All those important questions will, of course, be taken into account.

Photo of Mr Roland Robinson Mr Roland Robinson , Widnes

32.

asked the Under-Secretary of State for Air, whether he has any information to give the House as to the relative speed and efficiency of British and Dutch commercial aircraft operating commercial air services to India and the East?

Photo of Sir Philip Sassoon Sir Philip Sassoon , Hythe

Dealing simply with the existing position, the cruising speeds of the British aircraft at present used on the service from England to Singapore range from 105 miles per hour to 120 miles per hour. The cruising speeds of the Dutch aircraft range from 107 to 119 miles per hour. Both services reach a very high standard in regularity of operation.

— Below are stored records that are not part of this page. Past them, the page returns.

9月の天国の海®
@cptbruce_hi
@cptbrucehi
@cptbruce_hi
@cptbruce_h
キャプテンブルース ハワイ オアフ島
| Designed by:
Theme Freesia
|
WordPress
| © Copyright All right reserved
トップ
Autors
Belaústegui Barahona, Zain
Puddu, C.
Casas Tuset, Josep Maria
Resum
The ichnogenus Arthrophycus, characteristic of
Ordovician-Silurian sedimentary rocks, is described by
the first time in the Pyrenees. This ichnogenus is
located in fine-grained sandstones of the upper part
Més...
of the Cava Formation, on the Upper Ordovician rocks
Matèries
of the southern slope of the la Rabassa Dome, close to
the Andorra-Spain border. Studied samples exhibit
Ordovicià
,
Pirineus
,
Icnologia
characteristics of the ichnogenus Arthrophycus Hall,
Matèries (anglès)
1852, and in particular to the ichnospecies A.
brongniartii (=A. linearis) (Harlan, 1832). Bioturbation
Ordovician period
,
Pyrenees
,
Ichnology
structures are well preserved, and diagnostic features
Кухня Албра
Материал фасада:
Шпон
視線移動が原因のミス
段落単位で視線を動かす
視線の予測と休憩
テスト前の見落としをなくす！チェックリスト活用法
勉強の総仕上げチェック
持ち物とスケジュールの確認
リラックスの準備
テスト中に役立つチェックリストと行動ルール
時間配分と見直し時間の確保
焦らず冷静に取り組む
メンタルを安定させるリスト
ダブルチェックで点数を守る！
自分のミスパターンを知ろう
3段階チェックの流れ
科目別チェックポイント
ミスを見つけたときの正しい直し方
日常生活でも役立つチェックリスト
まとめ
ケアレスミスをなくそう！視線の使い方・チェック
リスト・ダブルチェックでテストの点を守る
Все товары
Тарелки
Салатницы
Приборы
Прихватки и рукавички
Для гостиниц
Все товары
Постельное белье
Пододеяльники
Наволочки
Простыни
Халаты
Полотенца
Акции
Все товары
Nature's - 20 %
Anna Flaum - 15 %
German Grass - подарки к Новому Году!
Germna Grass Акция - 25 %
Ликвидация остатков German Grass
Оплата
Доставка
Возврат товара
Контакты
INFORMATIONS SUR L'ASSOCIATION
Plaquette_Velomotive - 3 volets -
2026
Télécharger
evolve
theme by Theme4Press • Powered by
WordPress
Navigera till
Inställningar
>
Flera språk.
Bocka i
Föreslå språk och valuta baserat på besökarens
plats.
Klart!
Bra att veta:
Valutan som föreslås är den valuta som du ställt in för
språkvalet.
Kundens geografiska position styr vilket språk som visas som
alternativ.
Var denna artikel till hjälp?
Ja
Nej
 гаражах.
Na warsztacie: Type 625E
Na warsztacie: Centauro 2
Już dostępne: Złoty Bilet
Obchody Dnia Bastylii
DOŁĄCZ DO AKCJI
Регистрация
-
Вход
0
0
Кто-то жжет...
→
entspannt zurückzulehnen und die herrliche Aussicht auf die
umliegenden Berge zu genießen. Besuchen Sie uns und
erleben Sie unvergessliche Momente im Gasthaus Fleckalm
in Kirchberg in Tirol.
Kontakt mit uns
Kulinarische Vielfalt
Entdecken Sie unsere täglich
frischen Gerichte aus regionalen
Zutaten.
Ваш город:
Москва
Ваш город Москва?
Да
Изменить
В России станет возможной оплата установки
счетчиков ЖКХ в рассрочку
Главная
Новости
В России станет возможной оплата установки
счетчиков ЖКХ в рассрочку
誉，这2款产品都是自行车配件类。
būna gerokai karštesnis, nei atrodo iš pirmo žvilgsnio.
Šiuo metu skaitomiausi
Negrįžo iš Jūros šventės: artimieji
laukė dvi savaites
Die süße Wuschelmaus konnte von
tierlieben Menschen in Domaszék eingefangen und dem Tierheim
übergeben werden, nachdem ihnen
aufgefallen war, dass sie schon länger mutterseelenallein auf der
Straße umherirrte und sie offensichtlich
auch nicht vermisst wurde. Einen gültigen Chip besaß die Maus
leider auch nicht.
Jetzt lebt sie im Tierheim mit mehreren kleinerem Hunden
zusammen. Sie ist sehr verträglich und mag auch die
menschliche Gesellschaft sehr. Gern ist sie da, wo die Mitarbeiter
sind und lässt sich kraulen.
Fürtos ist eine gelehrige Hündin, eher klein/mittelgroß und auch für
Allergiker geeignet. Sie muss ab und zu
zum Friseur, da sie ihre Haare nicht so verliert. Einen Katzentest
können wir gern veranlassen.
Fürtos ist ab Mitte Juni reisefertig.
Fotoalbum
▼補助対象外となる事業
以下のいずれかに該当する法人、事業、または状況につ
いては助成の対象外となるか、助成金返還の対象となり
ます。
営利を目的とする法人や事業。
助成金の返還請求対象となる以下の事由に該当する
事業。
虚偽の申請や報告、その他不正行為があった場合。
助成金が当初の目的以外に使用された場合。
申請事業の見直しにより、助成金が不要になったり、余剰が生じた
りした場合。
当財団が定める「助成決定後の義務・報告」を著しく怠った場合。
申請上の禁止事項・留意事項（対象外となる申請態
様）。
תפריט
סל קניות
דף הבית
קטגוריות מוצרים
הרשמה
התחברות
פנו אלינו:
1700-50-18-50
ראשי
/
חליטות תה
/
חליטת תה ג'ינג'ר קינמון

Photo of Mr Robert Boothby Mr Robert Boothby , Aberdeenshire and Kincardineshire Eastern

Can the right hon. Gentleman do something to speed up aeroplanes on the first part of the journey between London and Paris, which is the most frequently used and is the slowest of the lot?

Photo of Sir Philip Sassoon Sir Philip Sassoon , Hythe

I think our new programme will contain all that.